Motorpsycho – The Death Defying Unicorn

von am 20. Februar 2012 in Album, Heavy Rotation

Motorpsycho – The Death Defying Unicorn

Motorpsycho spielen im dreiundzwanzigsten Bandjahr Rockmusik mit Orchester, Streichoktett und Jazz-Keybord: Bombast, Wahnsinn, Megalomanie; ein Husarrenritt an der Grenze zwischen Genie und Wahnsinn. Was so schnell in die Hose hätte gehen können, gelingt zum Meisterwerk. Prog nahe der Perfektion!

Nach all den Jahren, fünfzehn Studioalben, gefühlten tausend EP’s und ungleich mehr Songbeiträgen waren die ewig suchenden Motorpsycho bereits überall. Im Country und Rock, im Blues und Jazz, im Progrock und in hochkomplexen Jam-Abfahrten. Für ‚The Death Defying Unicorn‚ geht die Reise nicht in vollends neue Gefilde, aber weiter hinaus als je zuvor. Hin zu quergelegt arrangierten Streicherexzessen nahe einer experimentellen Form der Klassik und Ola Kvernberg als ausrastendem Geigenvirtuosen an der Pforte dieser, wo sich  ‚The Death Defying Unicorn‚ zum überquellenden, 83 minütigen Rausch auswächst. Wo Ståle Storløkken als Arrangeur und Jazz-Keyboarder die Zügel in der Hand hat und die immer wieder hungrigen Motorpsycho den schon so ausgefuchsten Rock ihres letzten Meisterwerks ‚Heavy Metal Fruit‚ noch einmal weiter  ausformulieren: „A fanciful and fairly far-out musical fable„.

Erzählt wird von Kapitänen und Matrosen, gigantischen Schiffen und der Rachsucht der Meeres. Hans Magnus Ryan und Bent Sæther tauchen immer wieder in den wilden Arrangementwellen unter, werden von wild wuchernden, oppulenten Jazzkakophonien überrannt und schlagen mit halsbrecherischen Rockriffs zurück, es wird gegniedelt und die Verneigung vor King Crimson ist eine tiefe. Die Streicher jubilieren phasenweise wie von Sinnen, das Songwriting ist ebenso uferlos und episch, wie die technische Ausführung meisterhaft ist. Die in der Theorie viel zu überladenen Stücke formen sich zu einer alles verschlingenden Einheit, einem fordernden Kraftakt mit kreativer Explosionswucht und niederschmetternder Dramatik. Ein Vor- und Zurück, ein permanentes An- und Abschwellen ‚Through the Veil‚ humpelt mit aufgescheuchten Blechbläsern nonkonform los und wird in seinen über sechzehn Minuten an den dramatischen Overkill kommen, ohne zu irgendeiner Sekunde aufgebläht zu sein. Exemplarisch für den Rest des Albums: Die Grenzen zwischen den Songs verwischen, ‚The Death Defying Unicorn‚ ist mehr als die Summe seiner Teile, ist ein alles verschlingendes Wunderwerk von einem Album.
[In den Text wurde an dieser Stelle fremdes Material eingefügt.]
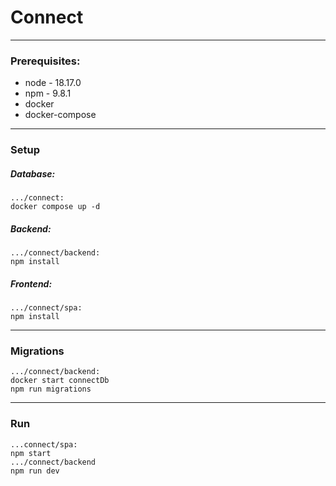 # Connect

---

### Prerequisites:

-   node - 18.17.0
-   npm - 9.8.1
-   docker
-   docker-compose

---

### Setup

##### Database:

    .../connect:
    docker compose up -d

##### Backend:

    .../connect/backend:
    npm install

##### Frontend:

    .../connect/spa:
    npm install

---

### Migrations

    .../connect/backend:
    docker start connectDb
    npm run migrations

---

### Run

    ...connect/spa:
    npm start
    .../connect/backend
    npm run dev
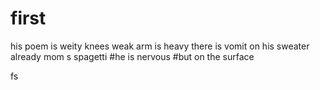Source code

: ﻿# first
his poem is weity 
knees weak 
arm is heavy
there is vomit on his sweater already
mom s spagetti
#he is nervous 
#but on the surface

fs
Ob das norwegische Jazzforum ein solches Ergebnis vor Augen hatte, als es Motorpsycho und Ståle Storløkken mit dem Trondheimer Jazzorchester für ein einzelnes Konzert am Molde International Jazzfestival 2010 zusammenbrachte? Nachdem die beteiligten Musiker mit den aufgeführten Kompositionen derart unzufrieden waren, dass die allgemeine Perfektionssucht die Parteien ins Studio getrieben und zu abermaligen Höchstleistungen angestachelt hat, wird man wohl etwas geahnt haben. Das letztendliche Ergebnis kommt nun aber doch einem Paukenschlag gleich. Vor allem, weil das bei allem Anspruch und jeglicher Versiertheit der Musiker niemals nur prätentiöses Instrumentengewichse ist, nicht zum abgehobenen Muckertum allein verkommt, das umfassende Instrumentarium niemals zum bloßen Selbstzwecks herhalten muss und ‚The Death Defying Unicorn‚ zu jedem Zeitpunkt greifbar, nachvollziehbar und packend geraten ist. Motorpsycho und Ståle Storløkken gelingt dabei ein Gesamtkunstwerk aus Musik, Sound und Aufmachung, dass sich der gängigen Bezeichnung „Rock Oper“ so sehr erwehrt, wie es im ursprünglichen, wahrhaftigen Sinne eine solche ist. Ein Amalgam aus Rock, Jazz und Klassik. Mehr noch ein Meisterwerk für die Ewigkeit, erhabene Musik für den Rock Olymp.